Simulated distribution of the contrast using IBM
Source:R/IBM_k_samples_test.R
IBM_tabul_stochasticInteg.RdTabulate the distribution related to the inner convergence part of the contrast, by simulating trajectories of Gaussian processes and applying some transformations. Useful to perform the test hypothesis, by retrieving the (1-alpha)-quantile of interest. See 'Details' below and the cited paper therein for further information.
Usage
IBM_tabul_stochasticInteg(
samples,
admixMod,
min_size = NULL,
n.varCovMat = 80,
n_sim_tab = 100,
parallel = FALSE,
n_cpu = 2
)Arguments
- samples
A list of the two samples under study.
- admixMod
A list of two objects of class 'admix_model', with information about distributions and parameters.
- min_size
(optional, NULL by default) In the k-sample case, useful to provide the minimal size among all samples (needed to take into account the correction factor for variance-covariance assessment). Otherwise, useless.
- n.varCovMat
(default to 80) Number of time points at which the Gaussian processes are simulated.
- n_sim_tab
(default to 100) Number of simulated Gaussian processes when tabulating the inner convergence distribution in the 'icv' testing method using the IBM estimation approach.
- parallel
(default to FALSE) Boolean to indicate whether parallel computations are performed (speed-up the tabulation).
- n_cpu
(default to 2) Number of cores used when paralleling computations.
Value
A list with four elements, containing: 1) random draws of the contrast as defined in the reference given here; 2) estimated unknown component weights for the two admixture models; 3) the value of the the empirical contrast; 4) support that was used to evaluate the variance-covariance matrix of the empirical processes.
References
Milhaud X, Pommeret D, Salhi Y, Vandekerkhove P (2024). “Two-sample contamination model test.” Bernoulli, 30(1), 170--197. doi:10.3150/23-BEJ1593 .
Author
Xavier Milhaud xavier.milhaud.research@gmail.com
Examples
# \donttest{
## Simulate mixture data:
mixt1 <- twoComp_mixt(n = 1200, weight = 0.4,
comp.dist = list("norm", "norm"),
comp.param = list(list("mean" = -2, "sd" = 0.5),
list("mean" = 0, "sd" = 1)))
mixt2 <- twoComp_mixt(n = 1000, weight = 0.7,
comp.dist = list("norm", "norm"),
comp.param = list(list("mean" = -2, "sd" = 0.5),
list("mean" = 1, "sd" = 1)))
data1 <- getmixtData(mixt1)
data2 <- getmixtData(mixt2)
## Define the admixture models:
admixMod1 <- admix_model(knownComp_dist = mixt1$comp.dist[[2]],
knownComp_param = mixt1$comp.param[[2]])
admixMod2 <- admix_model(knownComp_dist = mixt2$comp.dist[[2]],
knownComp_param = mixt2$comp.param[[2]])
IBM_tabul_stochasticInteg(samples = list(data1, data2), admixMod = list(admixMod1, admixMod2),
min_size=NULL, n.varCovMat=20, n_sim_tab=2, parallel=FALSE, n_cpu=2)

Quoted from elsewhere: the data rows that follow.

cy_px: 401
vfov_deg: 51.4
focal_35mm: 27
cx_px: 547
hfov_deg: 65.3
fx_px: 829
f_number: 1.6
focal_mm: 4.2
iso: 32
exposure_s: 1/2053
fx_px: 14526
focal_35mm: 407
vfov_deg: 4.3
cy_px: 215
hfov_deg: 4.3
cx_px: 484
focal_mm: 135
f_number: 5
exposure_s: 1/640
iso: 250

#> Warning: IBM estimators of two unknown proportions are reliable only if the two
#> corresponding unknown component distributions have been tested equal (see 'admix_test()').

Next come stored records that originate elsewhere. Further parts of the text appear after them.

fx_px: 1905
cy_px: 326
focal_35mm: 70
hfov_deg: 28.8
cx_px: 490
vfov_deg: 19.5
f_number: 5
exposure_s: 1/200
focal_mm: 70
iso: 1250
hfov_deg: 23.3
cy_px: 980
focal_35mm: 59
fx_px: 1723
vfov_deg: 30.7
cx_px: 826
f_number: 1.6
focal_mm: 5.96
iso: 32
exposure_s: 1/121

#> Furthermore, when both the known and unknown component distributions of the mixture
#> models are identical, the IBM approach provides an estimation of the ratio of the
#> actual mixing weights rather than an estimation of the unknown weights themselves.
#> $U_sim
#> [1] 0.07155802 0.30318710
#>
#> $estimator
#> Call:estim_IBM(samples = samples, admixMod = admixMod, n.integ = 1000)
#>
#> Estimated mixing proportion (of the unknown component) in the 1st sample: 0.452
#> Estimated mixing proportion (of the unknown component) in the 2nd sample: 0.79
#> Variance of the estimator of the mixing proportion in the 1st sample: NA
#> Variance of the estimator of the mixing proportion in the 2nd sample: NA
#>
#>
#> $contrast_value
#> [1] 0.12495
#>
#> $integ.points
#> [1] -3.4815454 -3.1141774 -2.7468095 -2.3794415 -2.0120736 -1.6447056
#> [7] -1.2773377 -0.9099697 -0.5426018 -0.1752338 0.1921341 0.5595021
#> [13] 0.9268700 1.2942380 1.6616059 2.0289738 2.3963418 2.7637097
#> [19] 3.1310777 3.4984456
#>
# }